課題文 ▸
────────────────────────────────────────

「手組みのスクラッチ開発」や「パッケージソフトの独自開発」「客先常駐型の請け負い開発」などの開発形態は、それぞれ一長一短ある。メタリテール・コンサルティングは、これら多様な開発形態のどれかに偏ることなく、バランスよく取り組んでいる。「それぞれの形態で得られるノウハウが異なる」(同社の柿本幸治代表取締役)と、開発形態の特性を踏まえたうえで、そのなかからできる限り自社にとって有益なノウハウや技術を取り込むことで成長につなげている。(取材・文/安藤章司)
Company Data
会社名 メタリテール・コンサルティング
所在地 東京都新宿区
資本金 1000万円
設立 2006年
社員数 15人
事業概要 メガネ業界向けの顧客管理・販売管理のパッケージソフトや、ワクチン作成・細胞加工といったバイオ作業を支援するシステム開発で実績多数。新規性の高いスクラッチ開発も得意とする
URL:http://www.meta-retail.com/
スクラッチ開発から
業務パッケージへ
柿本幸治
代表取締役
SIerが他社と差異化したり、競争優位性を高める手法の一つが、自社の独自の業務パッケージソフトをもつことだ。だが、いきなり独自の業務パッケージをつくれるわけでなく、そこには「手組みのスクラッチ開発」の経験やノウハウが生かされていることが多い。メタリテール・コンサルティングも、スクラッチ開発の経験やそこで得た知見、ノウハウを集約するかたちでパッケージソフトを開発してきた。

────────────────────────────────────────

資料一覧 ▸
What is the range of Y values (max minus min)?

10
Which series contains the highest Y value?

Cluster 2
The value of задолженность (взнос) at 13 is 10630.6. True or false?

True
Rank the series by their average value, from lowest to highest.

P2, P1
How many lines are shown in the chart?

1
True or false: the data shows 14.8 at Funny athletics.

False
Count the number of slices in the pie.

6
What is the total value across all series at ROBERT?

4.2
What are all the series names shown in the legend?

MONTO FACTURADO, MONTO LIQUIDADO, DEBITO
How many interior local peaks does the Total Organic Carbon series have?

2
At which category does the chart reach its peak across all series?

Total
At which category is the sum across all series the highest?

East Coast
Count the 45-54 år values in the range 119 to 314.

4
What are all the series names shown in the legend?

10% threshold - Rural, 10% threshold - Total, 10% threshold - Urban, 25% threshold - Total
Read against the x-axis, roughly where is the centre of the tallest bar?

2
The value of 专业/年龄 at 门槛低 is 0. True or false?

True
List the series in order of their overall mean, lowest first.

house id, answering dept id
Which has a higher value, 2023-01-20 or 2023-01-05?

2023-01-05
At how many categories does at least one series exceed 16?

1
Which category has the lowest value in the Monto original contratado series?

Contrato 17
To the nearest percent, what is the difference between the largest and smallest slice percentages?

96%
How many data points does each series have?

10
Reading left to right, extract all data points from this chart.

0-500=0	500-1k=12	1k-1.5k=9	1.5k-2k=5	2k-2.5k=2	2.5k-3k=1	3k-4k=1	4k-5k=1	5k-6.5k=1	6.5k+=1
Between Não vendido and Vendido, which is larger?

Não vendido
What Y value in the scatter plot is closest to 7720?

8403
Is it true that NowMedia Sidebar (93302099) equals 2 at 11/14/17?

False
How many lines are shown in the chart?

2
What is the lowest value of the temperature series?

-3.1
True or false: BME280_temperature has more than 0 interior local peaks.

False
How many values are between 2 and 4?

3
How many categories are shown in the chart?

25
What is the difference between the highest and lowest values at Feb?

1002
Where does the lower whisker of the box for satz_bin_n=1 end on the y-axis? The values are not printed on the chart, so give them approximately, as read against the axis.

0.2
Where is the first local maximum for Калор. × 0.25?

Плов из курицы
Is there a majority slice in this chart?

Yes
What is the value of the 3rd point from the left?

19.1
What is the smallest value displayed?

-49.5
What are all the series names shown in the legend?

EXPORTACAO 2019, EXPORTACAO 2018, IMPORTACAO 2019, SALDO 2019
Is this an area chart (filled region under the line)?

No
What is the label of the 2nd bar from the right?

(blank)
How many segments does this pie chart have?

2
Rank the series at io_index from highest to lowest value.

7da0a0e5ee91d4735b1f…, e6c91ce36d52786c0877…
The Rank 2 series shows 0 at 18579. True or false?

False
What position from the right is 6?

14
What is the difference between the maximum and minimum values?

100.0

────────────────────────────────────────

課題一覧 ▸
1. メタリテール・コンサルティングの課題文から、「Company Data」から「ケージソフトを開発してきた。」までを、両端を含めて一字一句違えずに引用しなさい。
2. メタリテール・コンサルティングの課題文によると、同社の所在地はどこですか。
3. メタリテール・コンサルティングの課題文を、最後の文の後から書き進めなさい。

解答欄 ▸
1.
Company Data
会社名 メタリテール・コンサルティング
所在地 東京都新宿区
資本金 1000万円
設立 2006年
社員数 15人
事業概要 メガネ業界向けの顧客管理・販売管理のパッケージソフトや、ワクチン作成・細胞加工といったバイオ作業を支援するシステム開発で実績多数。新規性の高いスクラッチ開発も得意とする
URL:http://www.meta-retail.com/
スクラッチ開発から
業務パッケージへ
柿本幸治
代表取締役
SIerが他社と差異化したり、競争優位性を高める手法の一つが、自社の独自の業務パッケージソフトをもつことだ。だが、いきなり独自の業務パッケージをつくれるわけでなく、そこには「手組みのスクラッチ開発」の経験やノウハウが生かされていることが多い。メタリテール・コンサルティングも、スクラッチ開発の経験やそこで得た知見、ノウハウを集約するかたちでパッケージソフトを開発してきた。

2. 東京都新宿区

3.
例えば、同社独自のメガネ小売店向け顧客管理・販売管理システム「Syglass(シグラス)」や、細胞や細菌などの調査研究やワクチンの作成を管理するバイオ作業支援システム「CellMax2(セルマックス2)」。いずれも同社が長年にわたって携わってきたメガネ業界やバイオ業界での経験や知見をもとにパッケージ化した製品群である。
顧客が新しいことに挑戦しようとするとき、新規性が高ければ高いほど、既存の業務パッケージでは合わない割合が高まる。そうしたケースでは手組みでゼロからつくる他ない。そして、顧客がやりたいことをよく聞き込んで開発した経験やノウハウを生かしてパッケージをつくれば、自ずと他社に先んじてのパッケージ化につながるというわけだ。
とはいえ、新規性が高いスクラッチ開発は、顧客自身やSIerともに“理想の完成像”がしっかりイメージできていないケースが多く、いわゆる不採算プロジェクトに陥るリスクも高まりやすい。「いくらていねいに要件定義を行っても、途中での手直しは必ず発生するし、むしろ気づいた時点で修正をかけていったほうが使い勝手がよくなる」(柿本代表取締役)と、事前に顧客の理解を取りつける。修正にかかった費用の内訳をしっかり開示し、予算を確保してもらい、顧客が思い描くシステムに限りなく近づけていく。顧客の満足度が高まれば、リスク低減にもつながると考えている。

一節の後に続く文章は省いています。